Poesía Digital

Cercano

Víctor Giménez, Taberna irlandesa, Casa de Galicia en Córdoba, Córdoba, 2006.

Víctor Jiménez (Sevilla, 1957), ha obtenido con este poemario el premio Rosalía de Castro que concede y publica la casa de Galicia en Córdoba. El autor, galardonado ya anteriormente por la academia sevillana de Buenas Letras con el Florentino Pérez Embid, se nos muestra cercano e intimista ya desde el título de su libro. He de reconocer que siento debilidad por las tabernas inglesas e irlandesas, y en ese ambiente de penumbra y fuego encendido me dispuse a leer estas páginas, siguiendo con facilidad el hilo de una historia tan antigua como la de cualquier otro poeta.

Porque, si nos atuviéramos a un biografismo ciertamente trasnochado, sólo veríamos en ellas, quizás, la historia de un amor imposible, una ruptura casi anunciada desde el comienzo  y un olvido que, como todos los olvidos, no llega, y no llega, y no llega...  Para mi gusto es este ansiado olvido el que más juego poético da al autor, con su vertiente desencantada o tierna, incluso filosófica, como en "Soliloquio" o en "Era un hombre que soñaba...".

¿Y tus sueños y mis sueños?
Los sueños de aquellos años...,
caballitos de cartón
que la lluvia fue mojando.

Las palabras invocan poderosamente imágenes decrépitas e invernales, y ésa es la magia que debe desprender un buen poema. El sueño como elemento que sustenta un amor y todo un mundo lírico está muy presente en Víctor Jiménez. Un sueño unido al paso del tiempo, que en los poemas cortos cobra carácter de aforismo, con todo el sabor reconcentrado de la sabiduría popular.

Nos va separando el tiempo:
tú siempre los mismos años
y yo los que voy cumpliendo.

Son piezas cortas teñidas de nostalgia, de la madurez que da el tiempo transcurrido, donde resurge el amor que se piensa, se sueña y se recuerda, con el remordimiento tal vez de lo que no se ha dicho. El silencio a veces juega a favor de los amantes y a veces lo hace en contra: en ocasiones pesa como una losa, como en algunos poemas del libro. Una tensión que no se resuelve, porque no puede resolverse; tampoco sería una buena solución poética. Hay que dejarlo todo en manos del recuerdo, en puntos suspensivos.

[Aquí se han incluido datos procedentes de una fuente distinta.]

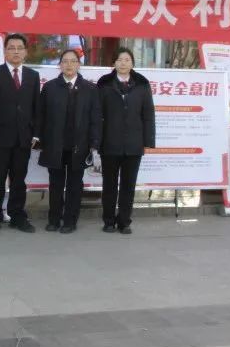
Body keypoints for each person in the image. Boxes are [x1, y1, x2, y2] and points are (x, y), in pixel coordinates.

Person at [35, 50, 101, 234]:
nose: (69, 65)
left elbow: (96, 118)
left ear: (79, 65)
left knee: (74, 185)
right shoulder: (50, 87)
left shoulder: (90, 89)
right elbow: (41, 116)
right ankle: (54, 219)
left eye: (73, 61)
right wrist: (38, 138)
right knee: (55, 184)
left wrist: (95, 143)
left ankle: (70, 221)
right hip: (55, 145)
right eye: (65, 61)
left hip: (79, 146)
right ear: (60, 65)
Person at [0, 33, 40, 233]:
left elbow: (36, 107)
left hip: (24, 138)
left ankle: (17, 216)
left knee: (19, 180)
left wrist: (35, 134)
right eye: (11, 48)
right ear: (5, 51)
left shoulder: (33, 76)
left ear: (25, 52)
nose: (16, 52)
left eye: (19, 48)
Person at [97, 47, 156, 235]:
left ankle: (124, 222)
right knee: (109, 186)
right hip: (109, 143)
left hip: (133, 144)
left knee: (128, 186)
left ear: (132, 64)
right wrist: (96, 141)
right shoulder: (104, 84)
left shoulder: (142, 85)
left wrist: (148, 140)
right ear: (114, 63)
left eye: (127, 60)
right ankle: (108, 221)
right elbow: (97, 115)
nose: (123, 63)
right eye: (119, 60)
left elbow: (148, 114)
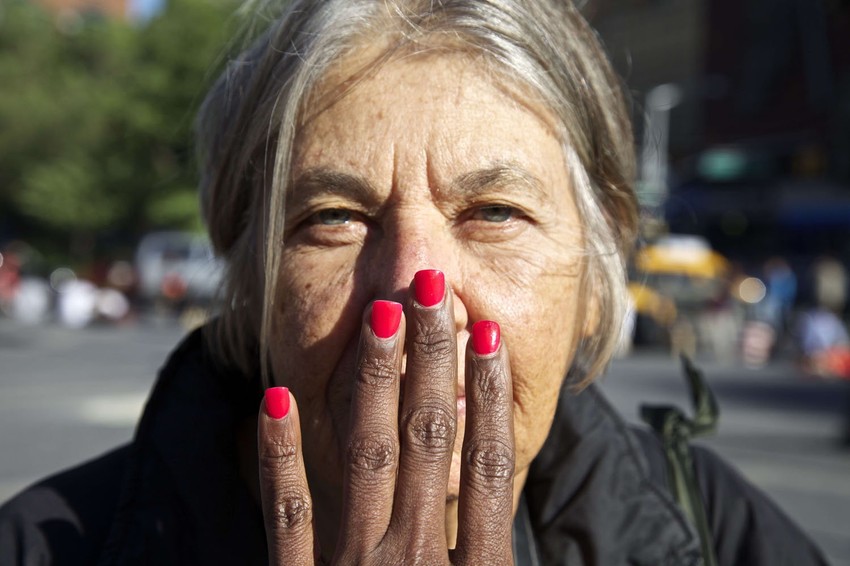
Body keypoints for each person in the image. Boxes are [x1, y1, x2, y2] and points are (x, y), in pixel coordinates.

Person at [0, 1, 829, 564]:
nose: (412, 283)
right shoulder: (47, 546)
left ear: (599, 263)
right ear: (247, 274)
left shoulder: (719, 535)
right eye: (334, 217)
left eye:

Porque aquí estamos juntos para todo el olvido,
desde aquél primer verso, desde no sabes cuándo.

Todo esto  planea en la segunda mitad del libro: una mitad que se introduce con un leve toque de ironía, de autorretrato burlesco: "nunca las ciencias se me dieron bien".

Los versos de la primera parte son versos clandestinos, o al menos predomina en ellos el adjetivo clandestino. El sabor clandestino del beso de tu boca, nos dice en el poema introductorio, delatando su gusto por el alejandrino. Una vez me dijeron que los poemas de amor son los más difíciles, y es cierto. Porque el ambiente que recrea en los poemas breves corre el peligro de diluirse en los largos, que se precipitan a veces por un coloquialismo algo prosaico:

Cuando te vas porque te da la gana

O:

Si un día alguien se acerca y va y te dice
así como quien no quiere la cosa

Sí está muy bien captado ese ambiente de complicidad (no encuentro otra manera de llamarlo), en poemas encantadores que describen miradas, otra vez, clandestinas:

¿Apostamos miradas
o apostamos la vida?

Pero la vida es justo lo que se niega en algunos momentos de escepticismo y desencanto. A los diálogos a media voz le suceden, afortunadamente para el lector, los soliloquios plenos de verdad poética condensada. Y es que a veces cantar en tres versos es mucho más verdadero, funciona mucho mejor, que toda una amalgama de elucubraciones que no dicen, que no consiguen decir lo indecible.